Asian-Americans are part of the rapidly changing demographics of U.S. cities. For example, between 1990 and 2010, Philadelphia’s white population fell by a third – the Hispanic and Asian populations have filled that gap. Between 2000 and 2010, Philadelphia’s Asian-American population grew around 40 percent. Today, they make up 7 percent of the city.
Pockets of Asian-Americans have sprouted up in areas that used to be predominantly white. Former residents of industrial Chinatown, priced out by gentrification, have spread out. Ethnic grocery stores and Vietnamese bakeries have cropped up along Washington Avenue, a southern strip that runs the width of the city.
As the immigrant population grows, Philadelphia officials are trying to meet their needs at the polls. Spanish translation is federally required at Philadelphia’s polls, and the city will provide translators for other languages if polling places find translators willing to do the work.
In the 2016 primaries, the city hired and trained 41 Asian-language translators. But city officials say that the low pay – $105 max for a 13-hour day – doesn’t provide much incentive.
The city also has a phone-in translation service available to second-language citizens who need help with any government interaction. At voting booths, instruction cards tell people how to reach the language hotline. But advocates said those language cards aren’t always present, or that poll workers aren’t always trained to refer the hotline to second-language voters.
City Commissioner Lisa Deeley, one of three Philadelphia officials who oversees voting in the city, wants the city to require language translation cards at every polling place. The cards are currently translated into more than 20 languages.
“There’s an election every six months in Philadelphia. We need to make sure that everybody is taking advantage of their right to vote – whether it’s in English or Chinese or Vietnamese,” Deeley said. “Residents who need assistance should be able to get it with as much ease as possible.”

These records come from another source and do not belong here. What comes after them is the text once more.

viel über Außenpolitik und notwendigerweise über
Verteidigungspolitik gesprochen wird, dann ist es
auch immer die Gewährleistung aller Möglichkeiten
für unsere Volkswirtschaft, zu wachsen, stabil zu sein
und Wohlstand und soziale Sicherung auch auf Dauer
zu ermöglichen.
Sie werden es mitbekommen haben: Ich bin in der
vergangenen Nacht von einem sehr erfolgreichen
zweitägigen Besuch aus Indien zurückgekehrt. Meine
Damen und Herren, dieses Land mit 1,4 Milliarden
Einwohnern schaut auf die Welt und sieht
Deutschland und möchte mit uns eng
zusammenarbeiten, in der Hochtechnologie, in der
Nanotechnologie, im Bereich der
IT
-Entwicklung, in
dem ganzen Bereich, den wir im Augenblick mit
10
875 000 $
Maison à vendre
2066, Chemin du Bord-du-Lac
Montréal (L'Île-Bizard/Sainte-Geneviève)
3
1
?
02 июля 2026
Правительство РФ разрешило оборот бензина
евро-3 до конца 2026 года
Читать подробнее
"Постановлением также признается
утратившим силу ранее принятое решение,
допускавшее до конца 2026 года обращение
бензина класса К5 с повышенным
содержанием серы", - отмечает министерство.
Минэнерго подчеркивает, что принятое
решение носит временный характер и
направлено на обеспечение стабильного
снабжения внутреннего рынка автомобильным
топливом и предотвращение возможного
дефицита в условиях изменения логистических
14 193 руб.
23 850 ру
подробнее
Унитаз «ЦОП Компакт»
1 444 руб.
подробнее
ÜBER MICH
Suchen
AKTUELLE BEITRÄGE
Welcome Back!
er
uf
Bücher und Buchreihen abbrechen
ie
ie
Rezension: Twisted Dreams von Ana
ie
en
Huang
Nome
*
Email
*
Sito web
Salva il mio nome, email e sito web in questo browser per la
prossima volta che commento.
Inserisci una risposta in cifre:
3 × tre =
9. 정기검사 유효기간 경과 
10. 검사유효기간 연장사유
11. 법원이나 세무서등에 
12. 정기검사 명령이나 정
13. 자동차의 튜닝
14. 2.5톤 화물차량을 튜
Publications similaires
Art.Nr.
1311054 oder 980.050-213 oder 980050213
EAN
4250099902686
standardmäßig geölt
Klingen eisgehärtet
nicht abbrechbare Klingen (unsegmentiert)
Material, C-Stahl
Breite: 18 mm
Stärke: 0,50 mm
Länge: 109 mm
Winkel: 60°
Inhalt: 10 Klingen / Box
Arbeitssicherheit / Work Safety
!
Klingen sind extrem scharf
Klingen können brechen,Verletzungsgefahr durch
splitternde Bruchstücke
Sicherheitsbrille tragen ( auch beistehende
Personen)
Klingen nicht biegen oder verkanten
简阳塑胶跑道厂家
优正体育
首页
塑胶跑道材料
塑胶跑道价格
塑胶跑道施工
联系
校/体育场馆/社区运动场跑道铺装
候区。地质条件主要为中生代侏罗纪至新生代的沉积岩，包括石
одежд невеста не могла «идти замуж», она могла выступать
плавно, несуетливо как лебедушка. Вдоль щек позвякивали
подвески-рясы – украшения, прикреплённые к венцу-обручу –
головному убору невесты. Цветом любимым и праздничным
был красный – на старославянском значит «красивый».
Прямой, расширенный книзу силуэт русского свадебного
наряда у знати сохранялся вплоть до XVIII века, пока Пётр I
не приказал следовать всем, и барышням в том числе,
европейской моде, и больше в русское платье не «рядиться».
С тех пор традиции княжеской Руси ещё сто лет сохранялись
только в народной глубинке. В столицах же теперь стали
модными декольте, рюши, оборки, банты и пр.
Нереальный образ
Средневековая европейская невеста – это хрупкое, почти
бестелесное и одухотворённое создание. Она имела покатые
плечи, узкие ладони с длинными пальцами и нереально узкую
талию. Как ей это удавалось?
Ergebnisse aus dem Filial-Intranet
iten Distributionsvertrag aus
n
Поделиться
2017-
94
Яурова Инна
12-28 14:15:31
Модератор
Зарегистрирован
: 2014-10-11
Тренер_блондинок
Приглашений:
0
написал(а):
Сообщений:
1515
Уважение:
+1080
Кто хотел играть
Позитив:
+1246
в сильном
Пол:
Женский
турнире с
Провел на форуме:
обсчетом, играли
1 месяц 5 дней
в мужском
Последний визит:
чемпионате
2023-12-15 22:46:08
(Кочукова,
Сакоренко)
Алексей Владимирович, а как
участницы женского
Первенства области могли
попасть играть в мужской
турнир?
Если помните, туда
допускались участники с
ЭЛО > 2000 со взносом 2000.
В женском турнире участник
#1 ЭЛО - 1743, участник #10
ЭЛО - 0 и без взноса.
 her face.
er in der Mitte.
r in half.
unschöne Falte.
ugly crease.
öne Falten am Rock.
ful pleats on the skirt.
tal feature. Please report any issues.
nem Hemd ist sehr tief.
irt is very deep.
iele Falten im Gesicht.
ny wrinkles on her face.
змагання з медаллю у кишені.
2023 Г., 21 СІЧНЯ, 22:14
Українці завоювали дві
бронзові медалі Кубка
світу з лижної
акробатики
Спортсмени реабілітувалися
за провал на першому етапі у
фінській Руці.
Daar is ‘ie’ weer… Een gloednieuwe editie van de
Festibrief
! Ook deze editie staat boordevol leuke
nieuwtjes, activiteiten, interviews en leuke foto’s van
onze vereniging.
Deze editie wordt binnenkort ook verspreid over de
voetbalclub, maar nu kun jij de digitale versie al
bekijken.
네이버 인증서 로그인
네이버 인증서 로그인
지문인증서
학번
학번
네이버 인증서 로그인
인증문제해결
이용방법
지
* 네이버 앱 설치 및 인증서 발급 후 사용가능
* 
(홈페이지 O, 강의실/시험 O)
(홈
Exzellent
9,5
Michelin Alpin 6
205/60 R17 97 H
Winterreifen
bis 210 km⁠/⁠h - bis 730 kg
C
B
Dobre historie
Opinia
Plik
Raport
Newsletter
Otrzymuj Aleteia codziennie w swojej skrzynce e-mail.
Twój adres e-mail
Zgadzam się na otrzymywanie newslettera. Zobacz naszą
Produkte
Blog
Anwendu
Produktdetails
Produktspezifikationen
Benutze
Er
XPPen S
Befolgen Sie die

Vang, the student from St. Paul, said language issues go beyond translation. Directly translating words such as “president” and “democracy” into Hmong can seem impolite and harsh.
“Words that have a relation to politics sound very, very powerful. … It sounds like something you should never talk about,” she said. “You can’t just say those specific words in Hmong and not get away (without) an argument or something like that.”
About half of the citizens who speak Hmong in St. Paul speak English “less than very well,” according to U.S. Census data. These limited-English voters, like Wang Mua, Yolanda Loura, Nou Moua and Yer Yang, rely on translators, who are federally required in St. Paul, to help them vote.
Each of the four women said they vote every time there’s a presidential election.
Behind the row of food stands at the annual Fourth of July weekend Hmong festival, these women sliced fruit in a circle amid smoke from nearby grills. To communicate with English speakers, they relied on translator Kaohly Her.
“Society does not find any value in us anymore because we are old, and we are useless, but we can still vote and our voice still matters,” they said through Her. “‘We fought our way to this country, we made it here and this is the least we can do.’”
Although a translator may help them read the ballot at the polls, the service doesn’t necessarily help them prepare. This election, for example, the women said they were planning to vote for President Barack Obama.
“They don’t always get the information that they need in a way that they can process the information,” Her said. “They rely a lot on the rest of us who do speak the language to be able to tell them.”